As the Joneses' and Smiths' hopes for seeing Gallagher go to jail faded, they were replaced by a desire to make a positive dent in the justice system. In individual ways—writing letters to politicians, talking to court officials and support staff, and working with other victims—they are trying to make the trip through the courts easier for other victims and families. Their years of effort, they say, were pointless.
"What are the victims left with?" Jim said. "They are left with an empty feeling, 'I came forward and nothing happened.'"
The mother of one boy reads the obituaries every day looking for Gallagher's name.
For the Jones boys' father, Don, none of it matters anymore. "We're just not going to play the game anymore," he said two weeks ago about why the family decided not to contest Gallagher's request for a stay in Bracebridge any longer.
On Valentine's Day, the Brampton charges in the third case against Gallagher were also withdrawn.
Two more people have recently come forward with allegations against Gallagher, but no more charges will be laid given his health and what has happened in the courts. "There's no point," the officer on the case said.
In the days leading up to their final court date earlier this month, the Jones family tried to prepare for the unsatisfying end that would come in the small Bracebridge courtroom.
As usual Gallagher was not going to be there.

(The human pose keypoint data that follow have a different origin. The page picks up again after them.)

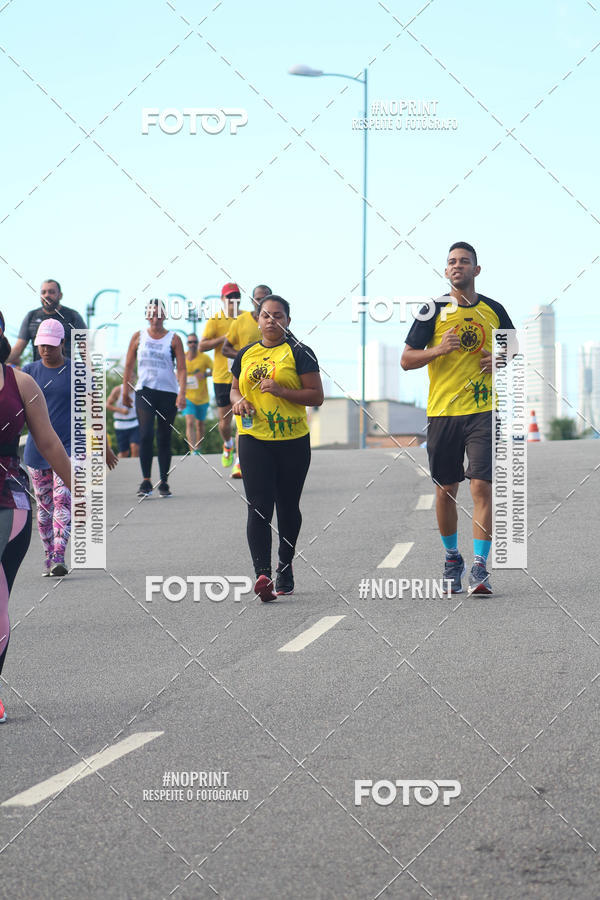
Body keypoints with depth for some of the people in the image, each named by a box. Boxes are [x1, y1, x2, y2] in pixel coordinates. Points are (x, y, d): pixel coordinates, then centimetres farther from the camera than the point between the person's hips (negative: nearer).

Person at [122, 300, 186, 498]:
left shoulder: (173, 339, 3)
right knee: (146, 435, -14)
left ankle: (164, 483, 13)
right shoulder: (139, 337, 8)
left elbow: (181, 369, -2)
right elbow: (129, 365, 12)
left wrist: (182, 394, -13)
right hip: (144, 391, 0)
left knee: (164, 438, 5)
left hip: (168, 392, 0)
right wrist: (125, 391, 9)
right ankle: (146, 481, -11)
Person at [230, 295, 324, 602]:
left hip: (293, 441, -2)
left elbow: (316, 395, -4)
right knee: (258, 507, -11)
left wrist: (281, 391, -17)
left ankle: (285, 568, 28)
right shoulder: (246, 354, 12)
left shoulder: (298, 353, -1)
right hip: (253, 439, 2)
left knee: (288, 507, 10)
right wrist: (239, 400, 0)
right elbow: (235, 389, 24)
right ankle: (262, 574, -19)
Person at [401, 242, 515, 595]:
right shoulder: (434, 310, 3)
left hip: (483, 411, 0)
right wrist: (438, 350, -16)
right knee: (446, 490, 8)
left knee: (482, 487, -11)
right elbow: (406, 360, 1)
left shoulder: (493, 310, 8)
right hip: (442, 411, 0)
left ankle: (480, 566, -9)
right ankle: (452, 559, 27)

A doctor's note said travel would be too difficult. His lawyer wasn't coming up from Toronto, but sending someone in his place to save Gallagher money.
Judge Weekes granted the stay. But then he granted the family's wish to be heard. He told the lawyers they could leave, he got down from the bench and invited the family to sit at a table in the front of the courtroom with him, and talk. They did. Their first words were full of frustration. Had it all been for nothing?
Then there was anger. "He killed us, he took away my childhood," Brian said.
Weekes listened as the family told him of poor grades, lost university years waiting for trials, failed relationships, of drug and alcohol abuse trying to deal with what had happened to them, depression and thoughts of suicide.
"Who's going to accept the blame for that? These are the consequences," the Jones boys' mother said. "I don't have an answer. All I can say is it hasn't fallen on deaf ears," Weekes said. And finally there were tears.
The 50 minutes of compassion shown by Weekes went a long way to balancing three years of pain believing that no one in Ontario's court system cared.
"I know you're a religious family," Weekes told the Joneses and said he hoped that would bring them some comfort. "There is a greater justice out there than this court can deliver."